Impact of early cyclosporin average blood concentration on early kidney transplant failure.

Abstract

This retrospective study served to examine the correlation between the degree of cyclosporin (CyA) exposure, as estimated by a single pharmacokinetic (PK) profile performed at 1 week post-transplant, and the outcome of 290 consecutive renal transplants performed over a 6-year period. For this retrospective analysis patients were stratified into four historical groups based on 12-versus 24-h PK studies and on the use of radioimmunoassay versus fluorescence polarization immunoassay methods for estimates of CyA concentrations. Four PK measures-trough concentration (C0), average concentration values (Cav; i.e., the dosing interval-corrected area under the concentration-time curve), maximum concentration (Cmax), and time to maximum concentration (tmax)-were examined as predictors of patient, graft, and rejection-free survival rates for each of the four groups individually and for all groups combined. Patients with an initial Cav > or = 550 ng/ml had higher 1-year (88%) and 6-year (66%) graft survival rates than patients with Cav < 550 ng/ml, who had 1- and 6-year graft survival rates of 80% and 59%, respectively (P = NS). Statistically significant differences were observed in graft survival rates between patients with Cav < 550 versus Cav > or = 550 ng/ml at 30 (88% vs 96%; P < 0.02), 60 (85% vs 94%; P < 0.007), 90 (85% vs 94%; P < 0.02), and 180 (83% vs 92%; P < 0.05) days.

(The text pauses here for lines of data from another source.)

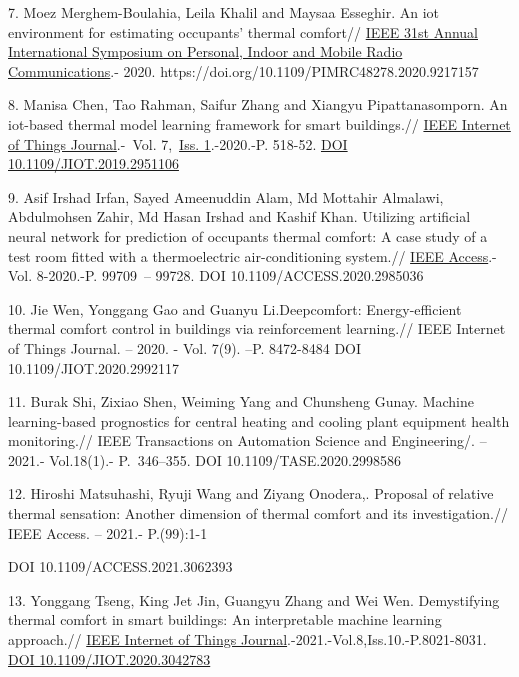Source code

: \begin{references}
7. Moez Merghem-Boulahia, Leila Khalil and Maysaa Esseghir. An iot
environment for estimating occupants' thermal comfort//
\href{https://ieeexplore.ieee.org/xpl/conhome/9210501/proceeding}{IEEE
31st Annual International Symposium on Personal, Indoor and Mobile Radio
Communications}.- 2020. https://doi.org/10.1109/PIMRC48278.2020.9217157

8. Manisa Chen, Tao Rahman, Saifur Zhang and Xiangyu Pipattanasomporn.
An iot-based thermal model learning framework for smart buildings.//
\href{https://ieeexplore.ieee.org/xpl/RecentIssue.jsp?punumber=6488907}{IEEE
Internet of Things Journal}.-~Vol.
7,~\href{https://ieeexplore.ieee.org/xpl/tocresult.jsp?isnumber=8955685&punumber=6488907}{Iss.
1}.-2020.-P. 518-52.
\href{https://doi.org/10.1109/JIOT.2019.2951106}{DOI
10.1109/JIOT.2019.2951106}

9. Asif Irshad Irfan, Sayed Ameenuddin Alam, Md Mottahir Almalawi,
Abdulmohsen Zahir, Md Hasan Irshad and Kashif Khan. Utilizing artificial
neural network for prediction of occupants thermal comfort: A case study
of a test room fitted with a thermoelectric air-conditioning system.//
\href{https://ieeexplore.ieee.org/xpl/RecentIssue.jsp?punumber=6287639}{IEEE
Access}.-Vol. 8-2020.-P. 99709~-- 99728. DOI 10.1109/ACCESS.2020.2985036

10. Jie Wen, Yonggang Gao and Guanyu Li.Deepcomfort: Energy-efficient
thermal comfort control in buildings via reinforcement learning.// IEEE
Internet of Things Journal. -- 2020. - Vol. 7(9). --P. 8472-8484 DOI
10.1109/JIOT.2020.2992117

11. Burak Shi, Zixiao Shen, Weiming Yang and Chunsheng Gunay. Machine
learning-based prognostics for central heating and cooling plant
equipment health monitoring.// IEEE Transactions on Automation Science
and Engineering/. -- 2021.- Vol.18(1).- P.~346--355. DOI
10.1109/TASE.2020.2998586

12. Hiroshi Matsuhashi, Ryuji Wang and Ziyang Onodera,. Proposal of
relative thermal sensation: Another dimension of thermal comfort and its
investigation.// IEEE Access. -- 2021.- P.(99):1-1 

DOI 10.1109/ACCESS.2021.3062393

13. Yonggang Tseng, King Jet Jin, Guangyu Zhang and Wei Wen.
Demystifying thermal comfort in smart buildings: An interpretable
machine learning approach.//
\href{https://ieeexplore.ieee.org/xpl/RecentIssue.jsp?punumber=6488907}{IEEE
Internet of Things Journal}.-2021.-Vol.8,Iss.10.-P.8021-8031.
\href{https://doi.org/10.1109/JIOT.2020.3042783}{DOI
10.1109/JIOT.2020.3042783}


\end{references}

Moreover, patients with Cav < 550 ng/ml displayed more severe rejection episodes, as judged by Banff classification, than patients who displayed Cav > or = 550 ng/ml (grades II and III; 71% vs 50%; P = 0.036). In contrast, the C0, Cmax and tmax values did not correlate with patient, graft, or rejection-free survival rates. The pharmacokinetic parameter of Cav correlated strongly with early graft survival and may therefore, be a useful predictor of those renal transplant patients who may require more intensive post-transplant monitoring of CyA concentrations by serial PK studies to improve graft survival.